KNOB_MAX_THREAD_NUM: number of threads that can be executed together (default 1, max 4)
KNOB_TRACE_NAME2: set the input trace file name2
KNOB_TRACE_NAME3: set the input trace file name3
KNOB_TRACE_NAME4: set the input trace file name4

Submission Guide
Please follow the submission instructions. If you do not follow the submission file names, you will not receive the full credit. Please check the class homepage to see the latest update. Your code must run on jinx with g++4.1.

Please do not turn in pzip files(trace files). Trace file sizes are huge so they will cause a lot of problems.
(Tar the lab4 directory. Gzip the tarfile and submit lab4.tar.gz file at T-square)
Please make it sure the directory name is lab4!
cd pin-2.8-36111-gcc.3.4.6-ia32_intel64-linux/source/tools

cd lab4
make clean
rm *.pzip
cd ..
tar cvf lab4.tar lab4
gzip lab4.tar

Part 2:
Simluations (20 points)
Include your simulation results in a report. You do not need to submit any traces.
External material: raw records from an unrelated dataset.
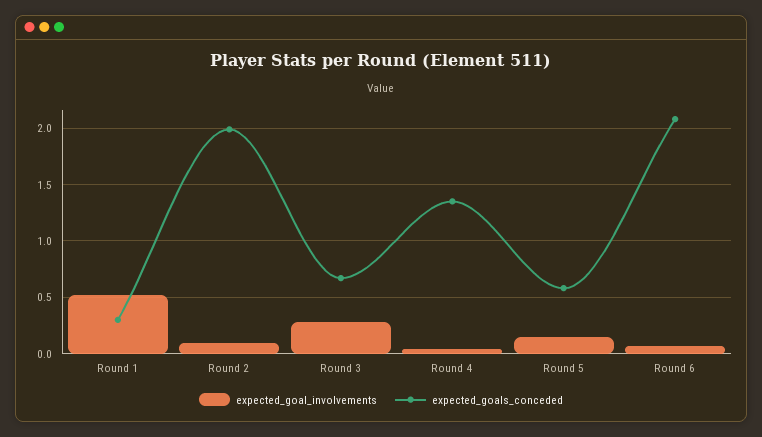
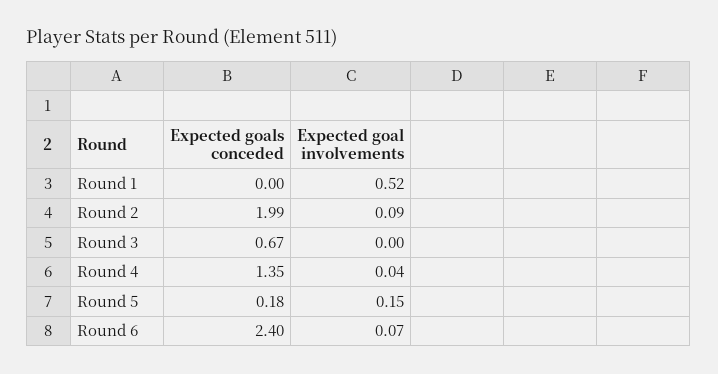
  {
    "expected_goal_involvements": {
      "Round 1": 0.52,
      "Round 2": 0.09,
-     "Round 3": 0.3,
+     "Round 3": 0,
      "Round 4": 0.04,
      "Round 5": 0.15,
      "Round 6": 0.07
    },
    "expected_goals_conceded": {
-     "Round 1": 0.3,
+     "Round 1": 0,
      "Round 2": 1.99,
      "Round 3": 0.67,
      "Round 4": 1.35,
-     "Round 5": 0.6,
+     "Round 5": 0.18,
-     "Round 6": 2.1
+     "Round 6": 2.4
    }
  }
Please note that there are many simulation caess so it will take several hours to simulate all of them. 10M instructions will provide enough data so you can reduce the simulation time by simulating only 10M instructions.

The default configuration is

2-way MT architecture.

For MT, create 2 benchmarks using 3 traces (trace1+trace2, trace1+trace3, trace2+trace3). You need to generate your own traces. (Please do not share your traces. Include which code or which application you generate traces in your report.) Show weighted Speedup results.
weighted speedup = Sigma(i,n) (ipc_smt(i)/ipc_alone(i))/n
Classify three traces as memory intensive or not. Discuss the performance impacts.
Discuss branch prediction accuracy effect in MT. Do you see degradation compared to a single thread running? why or why not?
You could notice that one benchmark finishes much faster than others. Discuss how we should simulate benchmarks to reduce the simulation errors.
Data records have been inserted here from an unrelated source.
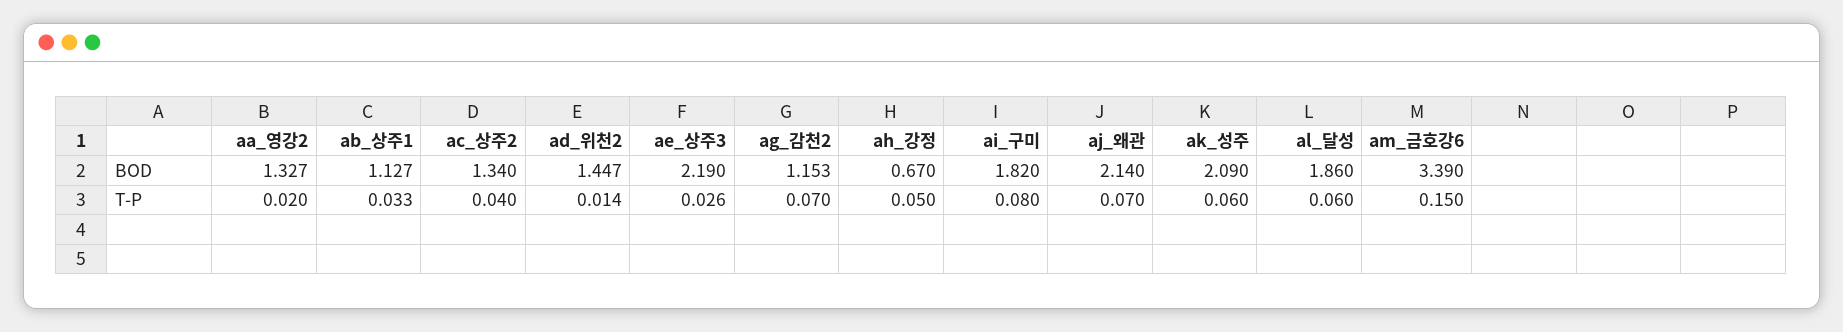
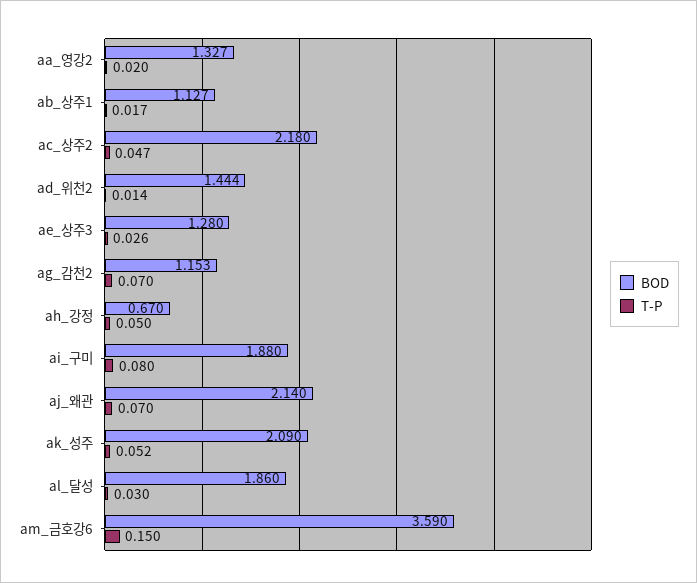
  {
    "BOD": {
      "aa_영강2": 1.327,
      "ab_상주1": 1.127,
-     "ac_상주2": 1.34,
+     "ac_상주2": 2.18,
-     "ad_위천2": 1.447,
+     "ad_위천2": 1.444,
-     "ae_상주3": 2.19,
+     "ae_상주3": 1.28,
      "ag_감천2": 1.153,
      "ah_강정": 0.67,
-     "ai_구미": 1.82,
+     "ai_구미": 1.88,
      "aj_왜관": 2.14,
      "ak_성주": 2.09,
      "al_달성": 1.86,
-     "am_금호강6": 3.39
+     "am_금호강6": 3.59
    },
    "T-P": {
      "aa_영강2": 0.02,
-     "ab_상주1": 0.033,
+     "ab_상주1": 0.017,
-     "ac_상주2": 0.04,
+     "ac_상주2": 0.047,
      "ad_위천2": 0.014,
      "ae_상주3": 0.026,
      "ag_감천2": 0.07,
      "ah_강정": 0.05,
      "ai_구미": 0.08,
      "aj_왜관": 0.07,
-     "ak_성주": 0.06,
+     "ak_성주": 0.052,
-     "al_달성": 0.06,
+     "al_달성": 0.03,
      "am_금호강6": 0.15
    }
  }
[0 point] Assume that there are two processors and each processor has a cache which is described in Problem 5 ( see the below). The processors use the MSI coherence protocol. The coherence stats are denoted M, S, and I for Modified, Shared, and Invalid.
A sequence of one or more CPU operations is specified P#: op, address, -> value. P# designates the CPU (e.g., P0), op is the CPU operation (LDB: load byte, STB: store byte). address denotes the memory address, and -> value indicates the new word to be assigned on a write operation.
Each action occurs after the previous action is finished. (1) Show only the cache blocks that change, for example P0.B0: (I, 1, 0x01) indicates that CPU P0's block B0 (0 is the index number) has the final state of I, tag of 1, and data 0x1. Assume that the memory is initialized by all 0 at the beginning of the program. (2) Show the final state of the caches after all the following operations. (coherence state, cache tags, data, and index). To simplify the problem you do not need to draw the entire cache. You just need to fill out the relevant entries

P0: LDB 0x450

P0: STB 0x448 -> 0x4

P1: STB 0x450 -> 0x5

P1: LDB 0x450

P1: STB 0x448 -> 0x6

P0: LDB 0x450

P0: LDB 0x052

P0: STB 0x452 -> 0x7

P0: STB 0x852 -> 0x8

P0: LDB 0x1850

P1: LDB 0x850

P1: LDB 0x450

[0 point] A computer has a 128KB write back cache and 2MB physical memory. Each cache block is 16B, the cache is 2-way set associative and uses the true LRU replacement policy. Assume 26-bit virtual address space and byte-addressable memory. It uses a 1KB page size. The cache uses a physical tag and physical index. How big (in bits) is the tag store? The cache uses MSI protocol and assume that we need 2 bits to indicate cache coherence states.

[0 point] The FRFCFS dram memory scheduler shows better performance than the FCFS dram scheduler. Why is it?

(Additional question) p% of a program is vectorizable. We wish to run it on a multiprocessor. Assume we have an unlimited number of processing elements. If the maximum speedup achievable on this program is 30, what is p?